Enclosure (Large), Bawnoge, Co. Wicklow
Co. Wicklow |
Enclosures
Nobody walking across this part of County Wicklow would notice anything out of the ordinary.
The enclosure at Bawnoge is invisible at ground level, its outline legible only from the air, where it emerges as a cropmark, a phenomenon that occurs when buried ditches and earthworks cause the vegetation above them to grow differently, producing faint discolourations that become readable in aerial or satellite photography.

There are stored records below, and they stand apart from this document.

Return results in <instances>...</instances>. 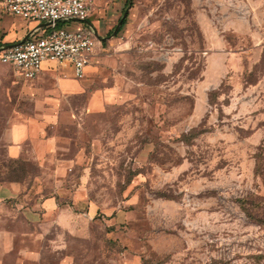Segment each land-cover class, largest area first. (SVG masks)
<instances>
[{"label":"rangeland","instance_id":"obj_1","mask_svg":"<svg viewBox=\"0 0 264 264\" xmlns=\"http://www.w3.org/2000/svg\"><path fill=\"white\" fill-rule=\"evenodd\" d=\"M129 1L97 0L84 77L45 62L36 84L0 60L6 263L264 264V0H131L110 36ZM21 116L45 119L42 161L8 154Z\"/></svg>","mask_w":264,"mask_h":264},{"label":"built area","instance_id":"obj_2","mask_svg":"<svg viewBox=\"0 0 264 264\" xmlns=\"http://www.w3.org/2000/svg\"><path fill=\"white\" fill-rule=\"evenodd\" d=\"M96 3L97 0H3V11L37 25L25 40L0 45V60L11 63L25 78L38 76L45 62L69 66L76 78L84 77L102 40L90 22ZM77 20L85 26H58L59 22Z\"/></svg>","mask_w":264,"mask_h":264},{"label":"crops","instance_id":"obj_3","mask_svg":"<svg viewBox=\"0 0 264 264\" xmlns=\"http://www.w3.org/2000/svg\"><path fill=\"white\" fill-rule=\"evenodd\" d=\"M2 1L3 0H0V3ZM2 18H6V20L4 21ZM36 25L37 22L35 21H28L20 16H16L8 12L3 13V10L0 8V45L21 40L23 37L28 36ZM53 66L54 63L49 62L46 69L51 70ZM44 69L42 70L41 75L34 80L36 84L46 80V74L49 73L45 72ZM74 77L71 76L70 79L68 76L59 77L60 88L67 92L84 89L85 82L82 83L81 81L76 80ZM11 122L10 133L8 135V154L11 157H19L24 153V151H28V149L26 150L25 148L26 142H28V144L31 146L30 151L36 159L42 161L45 159V157H48L46 151L51 150V145L50 142H48L49 140L44 137L43 128L45 125V119L43 120V117H12ZM18 189L19 183L16 181H11L9 184L3 182L0 183V222L4 217H7L9 213L12 212V209H10L5 202L6 199L15 197V193H17ZM37 205L38 204H36L33 209L30 206L25 207L22 205L18 206L19 210H15L18 212L22 211L28 217L31 215L34 216L38 212L35 208ZM42 206L46 207L48 213L52 211H60V204L58 203L57 197L55 195H50L43 198ZM27 213L32 214L29 215ZM16 232L17 231L14 228H7L2 226L0 223V264H7L4 255L7 252L13 250L16 243Z\"/></svg>","mask_w":264,"mask_h":264},{"label":"water","instance_id":"obj_4","mask_svg":"<svg viewBox=\"0 0 264 264\" xmlns=\"http://www.w3.org/2000/svg\"><path fill=\"white\" fill-rule=\"evenodd\" d=\"M131 5H132V3H131V0H130L129 3H128V6L126 7V9H125V11H124V13H123V15L121 17V19L119 20V22L115 26V28H114V30H113V32H112V34L110 36H112V35H114V34H116L118 32L119 27H120L123 19L128 15V12H129V9H130ZM97 34H99V33L97 32ZM26 38H27V36L23 37L19 42L25 40ZM100 38L104 39V37H100ZM16 43H18V42H16ZM8 45H13V43H9Z\"/></svg>","mask_w":264,"mask_h":264},{"label":"trees","instance_id":"obj_5","mask_svg":"<svg viewBox=\"0 0 264 264\" xmlns=\"http://www.w3.org/2000/svg\"><path fill=\"white\" fill-rule=\"evenodd\" d=\"M127 4H128V2L126 3V5H125V7H124V9H123V13H124V11H125V9H126V7H127ZM122 17V16H121ZM121 17L119 18V20L121 19ZM126 23V17L123 19V21H122V23H121V25H120V27H119V30H120V28L124 25ZM117 25V24H116ZM115 28V27H114ZM114 28H113V30H114ZM118 30V31H119Z\"/></svg>","mask_w":264,"mask_h":264}]
</instances>
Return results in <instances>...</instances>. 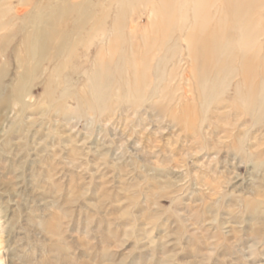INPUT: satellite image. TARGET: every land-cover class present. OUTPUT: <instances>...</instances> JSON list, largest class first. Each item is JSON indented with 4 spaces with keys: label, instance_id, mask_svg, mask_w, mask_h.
I'll use <instances>...</instances> for the list:
<instances>
[{
    "label": "rangeland",
    "instance_id": "1",
    "mask_svg": "<svg viewBox=\"0 0 264 264\" xmlns=\"http://www.w3.org/2000/svg\"><path fill=\"white\" fill-rule=\"evenodd\" d=\"M0 264H264V0H0Z\"/></svg>",
    "mask_w": 264,
    "mask_h": 264
},
{
    "label": "bare ground",
    "instance_id": "2",
    "mask_svg": "<svg viewBox=\"0 0 264 264\" xmlns=\"http://www.w3.org/2000/svg\"><path fill=\"white\" fill-rule=\"evenodd\" d=\"M28 45H27V48H28V51L31 53V58L33 59V54H34V52H35V48H36V46H35V44H34V42L32 41V39H28ZM34 56H35V54H34Z\"/></svg>",
    "mask_w": 264,
    "mask_h": 264
}]
</instances>
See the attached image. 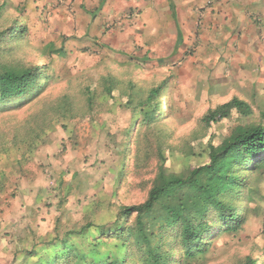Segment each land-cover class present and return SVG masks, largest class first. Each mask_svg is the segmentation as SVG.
I'll return each mask as SVG.
<instances>
[{"label":"rangeland","instance_id":"rangeland-1","mask_svg":"<svg viewBox=\"0 0 264 264\" xmlns=\"http://www.w3.org/2000/svg\"><path fill=\"white\" fill-rule=\"evenodd\" d=\"M66 8V0H0V32L12 29L15 22L27 28L20 43L0 42V62L48 67L53 76L31 101L0 110V264H15L16 250H30L40 239L51 240L83 226L96 202L105 207L95 212L105 223L114 220L120 207L145 202L162 151L168 174L188 175L205 161L198 154L207 142L203 118L210 110L235 98L253 110L245 120L234 111L224 121L217 144L237 126L263 122L264 81H252L259 77L251 64L230 65L232 55L223 46L228 33L220 39L221 33L199 29L191 37L185 34L186 43L177 41L174 31L169 37L161 30L136 35L129 29L134 22L150 27L162 20L127 14L98 19L105 23L99 34L97 29L81 34L76 23L64 25L60 19ZM214 44L219 45L216 51ZM153 90L159 91L153 104L159 103L160 119L136 128L122 153L132 113L121 106L142 101ZM87 91L95 97L93 112L87 109ZM67 97L74 118L66 126L57 122L48 127L36 150L28 153L29 134L52 118V109ZM107 131L117 134L114 140ZM124 154L128 158L121 163ZM251 163L243 175L259 193L250 204L237 203L242 206L238 213L248 208L244 227L213 239L205 264H245L249 257L264 264V170L249 172ZM111 204L113 209L107 211Z\"/></svg>","mask_w":264,"mask_h":264},{"label":"trees","instance_id":"trees-1","mask_svg":"<svg viewBox=\"0 0 264 264\" xmlns=\"http://www.w3.org/2000/svg\"><path fill=\"white\" fill-rule=\"evenodd\" d=\"M12 29L0 32V42L7 46L11 39L20 43L27 33L21 22L13 23ZM40 77H44L41 82ZM52 77L48 67L26 68L22 64L12 66L0 62V110L31 101L46 89ZM112 89L108 88L107 94L111 95ZM158 93L153 90L144 100H131L121 106L132 113L124 129L127 139L122 153L126 152L129 136L136 128L149 127L160 119L159 103L153 104ZM85 101L88 111L93 112L95 97L91 92H86ZM234 111L240 120L253 113L249 104L235 98L205 115L207 142L198 154L205 161L188 175L168 174L165 152H160L161 167L145 202L120 207L109 223L95 215L105 208L96 202L83 226H75L51 240L40 239L30 250H16L15 264H205L213 239L243 229L248 208L243 207L238 213L242 206L237 203L250 204L259 193L251 187L250 177L243 175L248 163L252 162L249 172L264 170V113L263 122L237 126L219 144L215 142L224 121L230 119ZM52 113V118L44 119L37 130L35 128L29 134L28 153L36 150L37 140L42 139L48 127L52 129L57 122H63L64 126L66 121L74 118L72 100L63 99ZM105 134L111 141L117 135L111 131ZM127 158L124 154L121 163ZM112 206L107 207V211H111ZM245 264H256V260L249 257Z\"/></svg>","mask_w":264,"mask_h":264},{"label":"crops","instance_id":"crops-1","mask_svg":"<svg viewBox=\"0 0 264 264\" xmlns=\"http://www.w3.org/2000/svg\"><path fill=\"white\" fill-rule=\"evenodd\" d=\"M66 5L67 8L60 11V19L64 25L76 23L81 34L93 29L99 34L105 29V23H98V19H117L127 14L136 19L162 20V24L155 22L150 27L149 23L145 26L143 22H134L129 28L132 33L147 34L150 30L153 34L161 30L169 37L174 31L181 43L185 34L191 37L192 32L199 29L200 32L221 33L220 39L226 32L224 42L228 43L223 46L232 55L228 59L230 65L233 62L239 66L251 64V68L257 67L259 77L252 81H264V0H220L213 5H209V0H66ZM239 36L242 42L238 41ZM218 46L214 44L213 50L216 51ZM222 61L226 63L227 58Z\"/></svg>","mask_w":264,"mask_h":264},{"label":"built area","instance_id":"built-area-1","mask_svg":"<svg viewBox=\"0 0 264 264\" xmlns=\"http://www.w3.org/2000/svg\"><path fill=\"white\" fill-rule=\"evenodd\" d=\"M220 0H209V5H212V4H216L218 3Z\"/></svg>","mask_w":264,"mask_h":264}]
</instances>
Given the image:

What the imagery reveals is a roughly D-shaped enclosure of considerable size, measuring approximately 71 metres on its shorter north-west to south-east axis and a striking 542 metres along its longer north-east to south-west span. An entrance gap some 8 metres wide is visible at the northern side. Along the south-western edge, a roughly straight length of ditch, running about 71 metres, appears to extend beyond the enclosure itself, suggesting it may once have been part of a field boundary rather than a purely structural element of the monument. What purpose the enclosure served, and when it was constructed, remains unresolved; its scale alone makes it unusual, well beyond the dimensions of a typical early medieval ringfort. Adding to the interest of the site, two ring-ditches, the circular earthwork remains most commonly associated with prehistoric burial monuments, lie just 4 metres to the south-south-east, hinting at a longer and more layered history of activity in this landscape. The site came to wider attention through aerial analysis of Google Earth imagery, and was formally recorded based on work by Simon Dowling and Robert Hanbridge.